“Söyleminde Emek, Ekmek ve Devrim gibi bir içerik olsaydı gerçekten saygı duyardım. Ama elinde İphone telefonunla dillendirdiğin Halk Devrimi teması oldukça tarihi bağlamından kopuk görünüyor.“
Her şey politik bir içerik kazandı. Kavramların sosyolojik
ve tarihi bağlamı kayboluyor. Her hareket, her davranış siyasi bir yaftalamayla
karşı karşıya kalıyor. Politik yaftalama yaygınlık kazandıkça da sosyal ve
siyasal çatışmanın yaygınlık kazanma ihtimalini ortaya çıkarıyor.
Sürekli bir linç kültürü doğuyor. Kendinden olmayanı, aynı
düşünmeyeni linç ederek ortadan kaldırmak, tarafların birbirinin düşüncelerine
olan tahammülsüzlükleri körleşmenin nasıl bir boyut kazandığını göstermektedir.
Öyle ki bu çatışma büyük oranda kavramların yanlış anlaşılmasından farklı
anlamlar yüklenmesinden kaynaklanmaktadır, yani büyük oranda içeriksiz bir
çatışma kültürü önümüze serilmiş durumdadır.
Her kesimde ve her düzeyde bir çatışmanın doğması an
meselesi. Çünkü kavramlara keyfi anlamlar yüklenmesi, çatışmaya zemin
oluşturmaktadır. Demokrasi, sandıktan ibaret değildir, oligarşinin keyfi de
önemlidir gibi bir siyasi söylem bile yeterince çarpıktır. Ana muhalefet
partisi liderinin, zahmet edip bir sözlüğe bakıp kavramların anlamına bakmaması
ayrı bir çatışma kültürünü beslemektedir.
Ülkenin seçilmiş başbakanını faşist, diktatör kavramlarıyla
yaftalaması, bu yaftalamaya kendi tabanını ikna etmesi de yeterince çarpık bir
zihniyeti yansıtmaktadır.

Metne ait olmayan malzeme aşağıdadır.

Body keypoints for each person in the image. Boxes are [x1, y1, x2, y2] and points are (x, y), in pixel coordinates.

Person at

Bu söylemden elbette sağlıklı sonuçlar çıkmaz. Çünkü kavramların
gerçeği ifade edip etmemesine bakmadan, aklına estiği gibi kullanması ve
keyfine göre anlamlar yüklemesi elbette makul değil, hatta başka bir ülke de
olsaydı, deli olma ihtimali bile gündeme gelebilirdi.

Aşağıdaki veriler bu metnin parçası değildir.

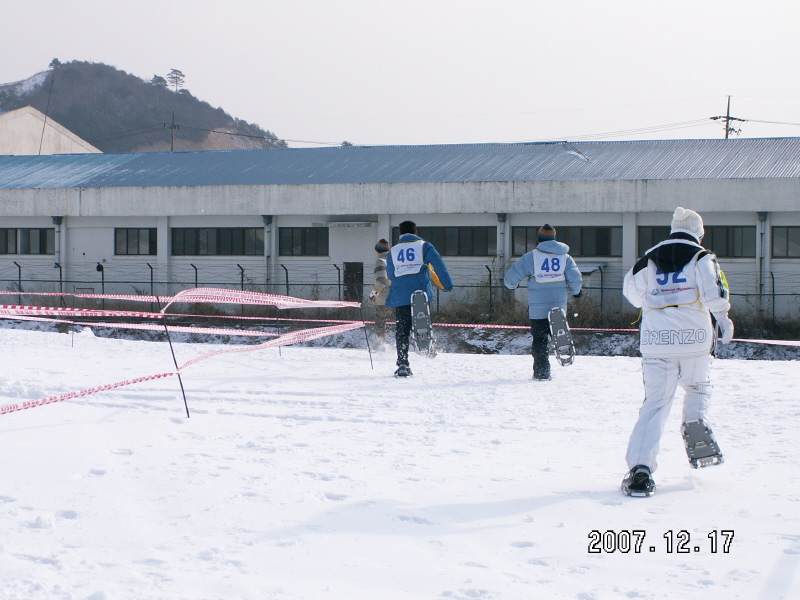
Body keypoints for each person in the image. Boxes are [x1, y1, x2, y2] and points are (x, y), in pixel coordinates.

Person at [620, 207, 734, 497]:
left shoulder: (646, 260)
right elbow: (714, 291)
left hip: (657, 342)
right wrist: (722, 318)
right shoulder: (702, 257)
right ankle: (695, 418)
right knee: (697, 385)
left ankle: (641, 471)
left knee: (656, 404)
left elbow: (632, 296)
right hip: (695, 340)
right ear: (699, 231)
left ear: (672, 229)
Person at [504, 224, 583, 380]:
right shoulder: (565, 257)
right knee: (559, 334)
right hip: (558, 307)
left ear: (538, 239)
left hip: (538, 308)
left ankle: (542, 370)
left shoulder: (530, 257)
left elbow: (510, 279)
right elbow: (575, 278)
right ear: (554, 238)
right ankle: (564, 353)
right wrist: (577, 292)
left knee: (539, 340)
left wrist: (513, 285)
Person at [385, 221, 453, 377]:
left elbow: (390, 274)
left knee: (402, 328)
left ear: (400, 234)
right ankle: (427, 347)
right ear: (416, 232)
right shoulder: (424, 246)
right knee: (423, 321)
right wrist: (447, 284)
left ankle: (403, 363)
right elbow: (438, 264)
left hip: (401, 295)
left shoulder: (393, 251)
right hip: (420, 292)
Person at [369, 239, 392, 346]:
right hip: (400, 297)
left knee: (380, 324)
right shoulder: (394, 260)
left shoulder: (380, 261)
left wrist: (373, 295)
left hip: (385, 300)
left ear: (377, 250)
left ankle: (381, 346)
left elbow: (381, 281)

Entelektüel kesimlerin bu söylem ve kavram kargaşasına
katılmaları, siyasetin rüzgârına kapılıp bu çözülmenin nedenlerini sorgulamak
yerine kendilerine kamplar kurmaya çalışmaları, ciddi anlamda entelektüelliklerinin
bir anlam ifade etmediğini görmekteyiz.
Tarafgirlik herkesi kör etmiş görünüyor. Taraf olduğu şeyi
kusursuz görüp, karşı taraf ise tamamen kusurlu olarak gören bir zihniyet
doğmaktadır. Bu zihniyet öyle bir nokta da ki, herkese sirayet etmiş, her düşünceyi
bu bağnazlıkla, bu yozlukla yargılar hale getirmiştir.
Dikkat çekici bir nokta ise bunun dışına çıkma ihtimalinin
çok fazla mümkün olmamasıdır. Entelektüel olarak “hakikatin” peşinde olmak bir
alıklık olarak algılanır hale gelmiştir.
İnsan tarafsız olamaz, taraf olmalıdadır. Ama insan bu
tarafgirlikle vicdanını ve aklını kör etmişse, neye taraf olduğunun bir önemi
olmaz, çünkü insan bir şahsiyet olarak taraf olduğunda bir anlamı vardır. Zihniyeti
kör bir insanın hiçbir tarafa, hiçbir kimseye bir faydası yoktur, hatta taraf
olduğu şeyin yüceliğini de yok edebilir. Hele en kötü taraftar biçimi de
cahilliğinden cüret alan, her şeyi kırıp döken insandır.
Bütün bu körlük, kör dövüşüne dönüşmek üzere, çünkü
kavramlar ortak anlamlarını kaybettiğinde konuşmak mümkün olmaz, konuşmanın
yerini nedenini bilmediğimiz bir çatışma alır.